_Task item:_
Give the listing below again exactly, but without any of its pictures.
------------------------
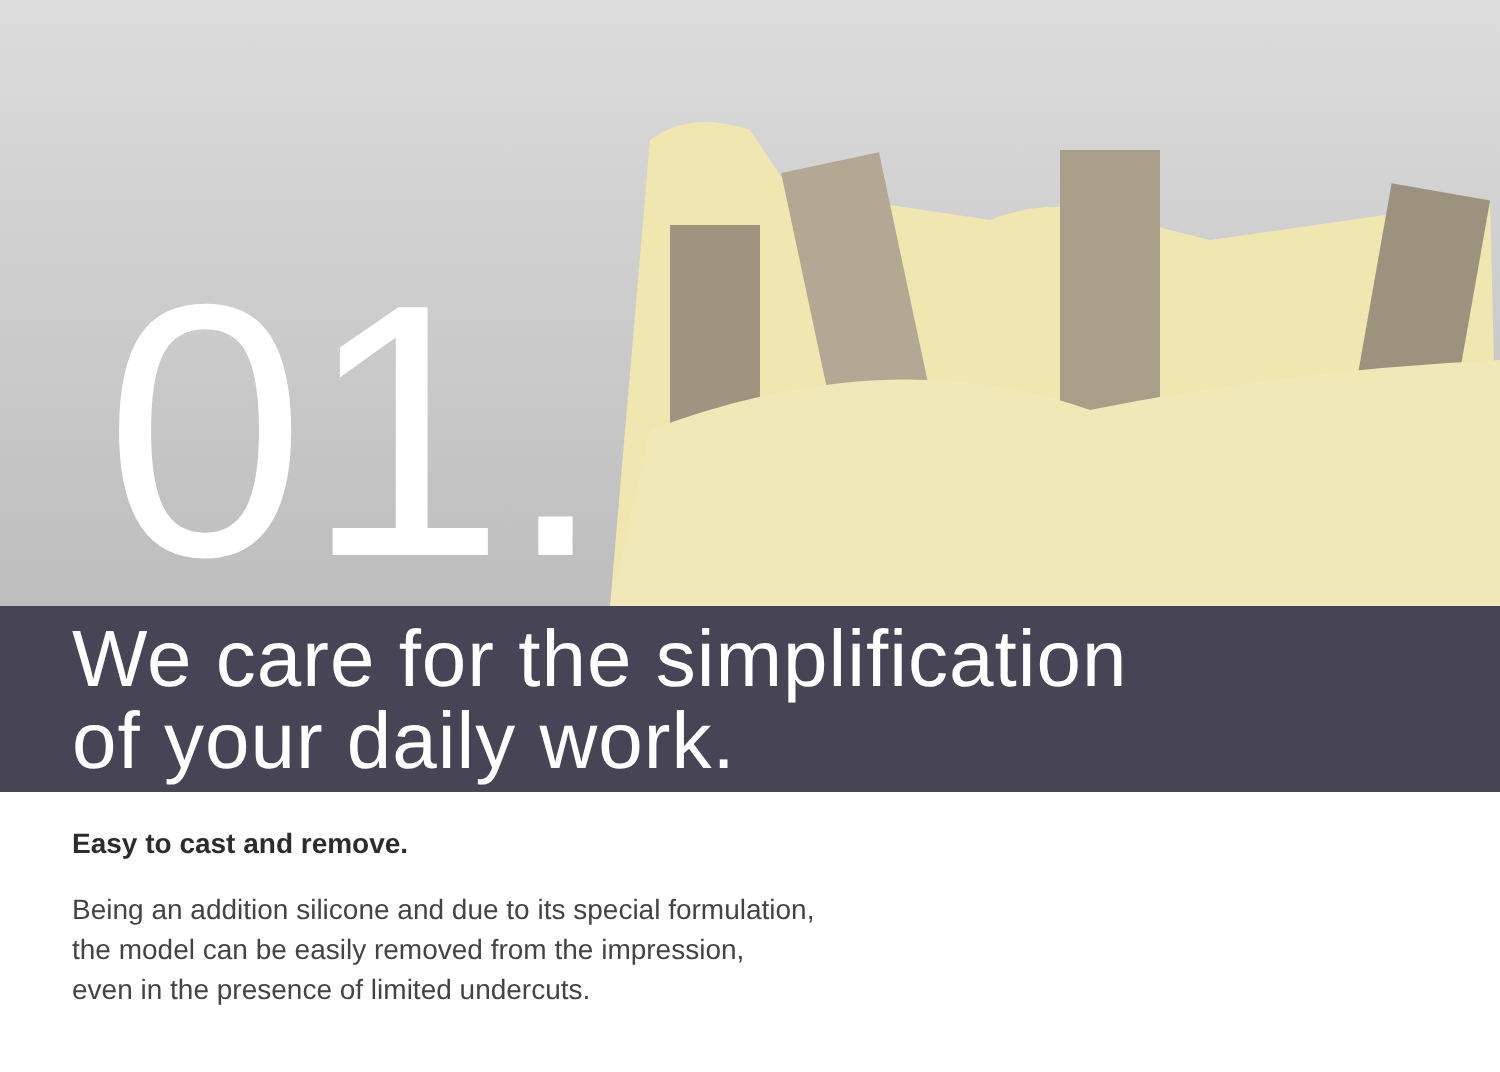01.
We care for the simplification
of your daily work.
Easy to cast and remove.
Being an addition silicone and due to its special formulation,
the model can be easily removed from the impression,
even in the presence of limited undercuts.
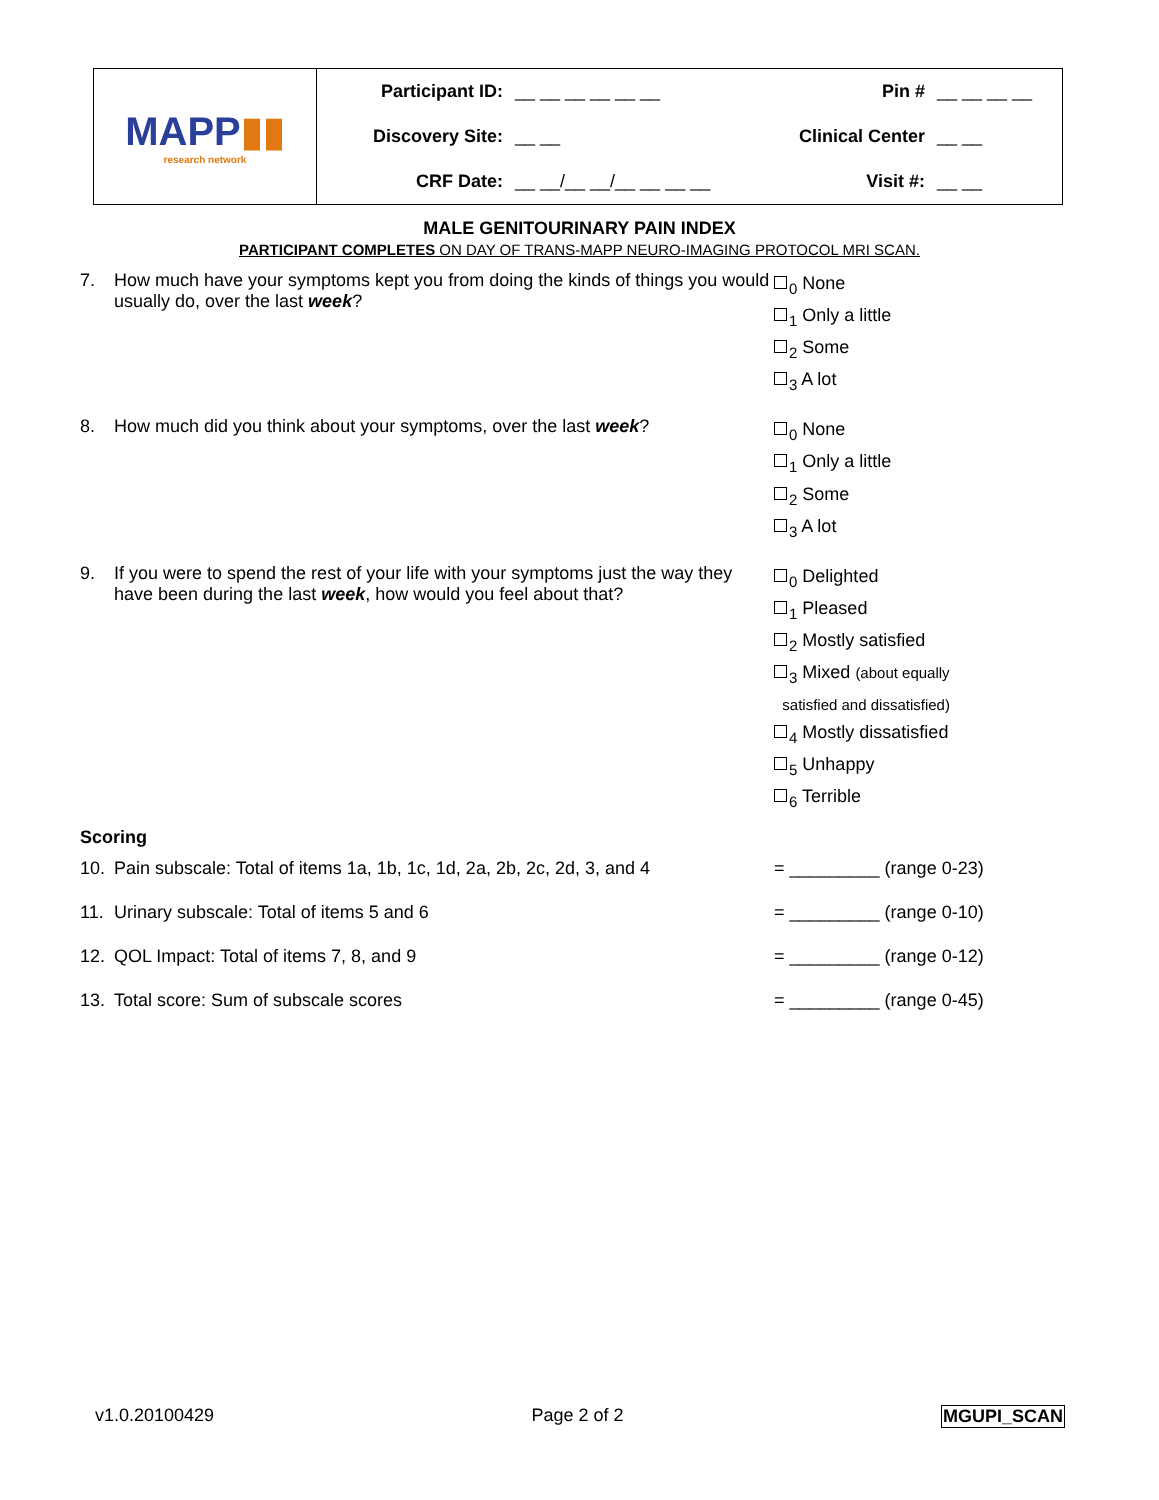| MAPP ▮▮ research network | Participant ID: | __ __ __ __ __ __ | Pin # | __ __ __ __ |
| | Discovery Site: | __ __ | Clinical Center | __ __ |
| | CRF Date: | __ __/__ __/__ __ __ __ | Visit #: | __ __ |
MALE GENITOURINARY PAIN INDEX
PARTICIPANT COMPLETES ON DAY OF TRANS-MAPP NEURO-IMAGING PROTOCOL MRI SCAN.
| 7. | How much have your symptoms kept you from doing the kinds of things you would usually do, over the last week ? | <sub>0</sub> None <sub>1</sub> Only a little <sub>2</sub> Some <sub>3</sub> A lot |
| 8. | How much did you think about your symptoms, over the last week ? | <sub>0</sub> None <sub>1</sub> Only a little <sub>2</sub> Some <sub>3</sub> A lot |
| 9. | If you were to spend the rest of your life with your symptoms just the way they have been during the last week , how would you feel about that? | <sub>0</sub> Delighted <sub>1</sub> Pleased <sub>2</sub> Mostly satisfied <sub>3</sub> Mixed (about equally satisfied and dissatisfied) <sub>4</sub> Mostly dissatisfied <sub>5</sub> Unhappy <sub>6</sub> Terrible |
Scoring
| 10. | Pain subscale: Total of items 1a, 1b, 1c, 1d, 2a, 2b, 2c, 2d, 3, and 4 | = _________ (range 0-23) |
| 11. | Urinary subscale: Total of items 5 and 6 | = _________ (range 0-10) |
| 12. | QOL Impact: Total of items 7, 8, and 9 | = _________ (range 0-12) |
| 13. | Total score: Sum of subscale scores | = _________ (range 0-45) |
v1.0.20100429 Page 2 of 2 MGUPI_SCAN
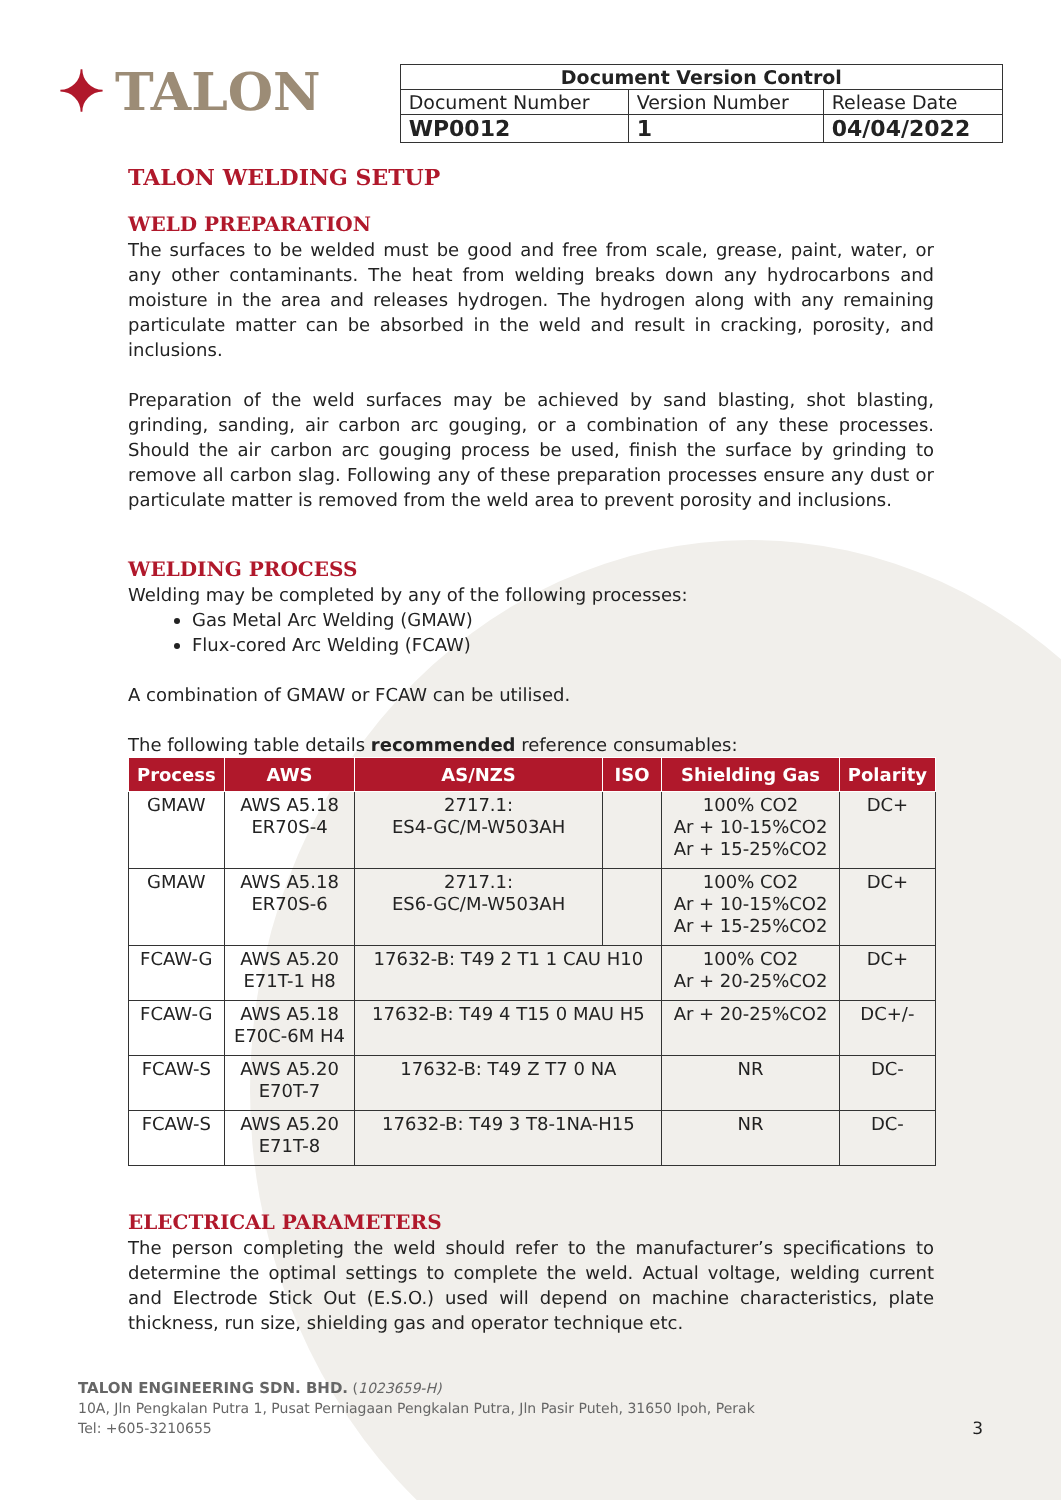✦ TALON
| Document Version Control | | |
| Document Number | Version Number | Release Date |
| WP0012 | 1 | 04/04/2022 |
TALON WELDING SETUP
WELD PREPARATION
The surfaces to be welded must be good and free from scale, grease, paint, water, or any other contaminants. The heat from welding breaks down any hydrocarbons and moisture in the area and releases hydrogen. The hydrogen along with any remaining particulate matter can be absorbed in the weld and result in cracking, porosity, and inclusions.
Preparation of the weld surfaces may be achieved by sand blasting, shot blasting, grinding, sanding, air carbon arc gouging, or a combination of any these processes. Should the air carbon arc gouging process be used, finish the surface by grinding to remove all carbon slag. Following any of these preparation processes ensure any dust or particulate matter is removed from the weld area to prevent porosity and inclusions.
WELDING PROCESS
Welding may be completed by any of the following processes:
Gas Metal Arc Welding (GMAW)
Flux-cored Arc Welding (FCAW)
A combination of GMAW or FCAW can be utilised.
The following table details recommended reference consumables:
| Process | AWS | AS/NZS | ISO | Shielding Gas | Polarity |
| --- | --- | --- | --- | --- | --- |
| GMAW | AWS A5.18 ER70S-4 | 2717.1: ES4-GC/M-W503AH | | 100% CO2 Ar + 10-15%CO2 Ar + 15-25%CO2 | DC+ |
| GMAW | AWS A5.18 ER70S-6 | 2717.1: ES6-GC/M-W503AH | | 100% CO2 Ar + 10-15%CO2 Ar + 15-25%CO2 | DC+ |
| FCAW-G | AWS A5.20 E71T-1 H8 | 17632-B: T49 2 T1 1 CAU H10 | | 100% CO2 Ar + 20-25%CO2 | DC+ |
| FCAW-G | AWS A5.18 E70C-6M H4 | 17632-B: T49 4 T15 0 MAU H5 | | Ar + 20-25%CO2 | DC+/- |
| FCAW-S | AWS A5.20 E70T-7 | 17632-B: T49 Z T7 0 NA | | NR | DC- |
| FCAW-S | AWS A5.20 E71T-8 | 17632-B: T49 3 T8-1NA-H15 | | NR | DC- |
ELECTRICAL PARAMETERS
The person completing the weld should refer to the manufacturer’s specifications to determine the optimal settings to complete the weld. Actual voltage, welding current and Electrode Stick Out (E.S.O.) used will depend on machine characteristics, plate thickness, run size, shielding gas and operator technique etc.
TALON ENGINEERING SDN. BHD. (1023659-H)
10A, Jln Pengkalan Putra 1, Pusat Perniagaan Pengkalan Putra, Jln Pasir Puteh, 31650 Ipoh, Perak
Tel: +605-3210655 3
------------------------
_Answer section:_
01.
We care for the simplification
of your daily work.
Easy to cast and remove.
Being an addition silicone and due to its special formulation,
the model can be easily removed from the impression,
even in the presence of limited undercuts.
| MAPP ▮▮ research network | Participant ID: | __ __ __ __ __ __ | Pin # | __ __ __ __ |
| | Discovery Site: | __ __ | Clinical Center | __ __ |
| | CRF Date: | __ __/__ __/__ __ __ __ | Visit #: | __ __ |
MALE GENITOURINARY PAIN INDEX
PARTICIPANT COMPLETES ON DAY OF TRANS-MAPP NEURO-IMAGING PROTOCOL MRI SCAN.
| 7. | How much have your symptoms kept you from doing the kinds of things you would usually do, over the last week ? | <sub>0</sub> None <sub>1</sub> Only a little <sub>2</sub> Some <sub>3</sub> A lot |
| 8. | How much did you think about your symptoms, over the last week ? | <sub>0</sub> None <sub>1</sub> Only a little <sub>2</sub> Some <sub>3</sub> A lot |
| 9. | If you were to spend the rest of your life with your symptoms just the way they have been during the last week , how would you feel about that? | <sub>0</sub> Delighted <sub>1</sub> Pleased <sub>2</sub> Mostly satisfied <sub>3</sub> Mixed (about equally satisfied and dissatisfied) <sub>4</sub> Mostly dissatisfied <sub>5</sub> Unhappy <sub>6</sub> Terrible |
Scoring
| 10. | Pain subscale: Total of items 1a, 1b, 1c, 1d, 2a, 2b, 2c, 2d, 3, and 4 | = _________ (range 0-23) |
| 11. | Urinary subscale: Total of items 5 and 6 | = _________ (range 0-10) |
| 12. | QOL Impact: Total of items 7, 8, and 9 | = _________ (range 0-12) |
| 13. | Total score: Sum of subscale scores | = _________ (range 0-45) |
v1.0.20100429 Page 2 of 2 MGUPI_SCAN
✦ TALON
| Document Version Control | | |
| Document Number | Version Number | Release Date |
| WP0012 | 1 | 04/04/2022 |
TALON WELDING SETUP
WELD PREPARATION
The surfaces to be welded must be good and free from scale, grease, paint, water, or any other contaminants. The heat from welding breaks down any hydrocarbons and moisture in the area and releases hydrogen. The hydrogen along with any remaining particulate matter can be absorbed in the weld and result in cracking, porosity, and inclusions.
Preparation of the weld surfaces may be achieved by sand blasting, shot blasting, grinding, sanding, air carbon arc gouging, or a combination of any these processes. Should the air carbon arc gouging process be used, finish the surface by grinding to remove all carbon slag. Following any of these preparation processes ensure any dust or particulate matter is removed from the weld area to prevent porosity and inclusions.
WELDING PROCESS
Welding may be completed by any of the following processes:
Gas Metal Arc Welding (GMAW)
Flux-cored Arc Welding (FCAW)
A combination of GMAW or FCAW can be utilised.
The following table details recommended reference consumables:
| Process | AWS | AS/NZS | ISO | Shielding Gas | Polarity |
| --- | --- | --- | --- | --- | --- |
| GMAW | AWS A5.18 ER70S-4 | 2717.1: ES4-GC/M-W503AH | | 100% CO2 Ar + 10-15%CO2 Ar + 15-25%CO2 | DC+ |
| GMAW | AWS A5.18 ER70S-6 | 2717.1: ES6-GC/M-W503AH | | 100% CO2 Ar + 10-15%CO2 Ar + 15-25%CO2 | DC+ |
| FCAW-G | AWS A5.20 E71T-1 H8 | 17632-B: T49 2 T1 1 CAU H10 | | 100% CO2 Ar + 20-25%CO2 | DC+ |
| FCAW-G | AWS A5.18 E70C-6M H4 | 17632-B: T49 4 T15 0 MAU H5 | | Ar + 20-25%CO2 | DC+/- |
| FCAW-S | AWS A5.20 E70T-7 | 17632-B: T49 Z T7 0 NA | | NR | DC- |
| FCAW-S | AWS A5.20 E71T-8 | 17632-B: T49 3 T8-1NA-H15 | | NR | DC- |
ELECTRICAL PARAMETERS
The person completing the weld should refer to the manufacturer’s specifications to determine the optimal settings to complete the weld. Actual voltage, welding current and Electrode Stick Out (E.S.O.) used will depend on machine characteristics, plate thickness, run size, shielding gas and operator technique etc.
TALON ENGINEERING SDN. BHD. (1023659-H)
10A, Jln Pengkalan Putra 1, Pusat Perniagaan Pengkalan Putra, Jln Pasir Puteh, 31650 Ipoh, Perak
Tel: +605-3210655 3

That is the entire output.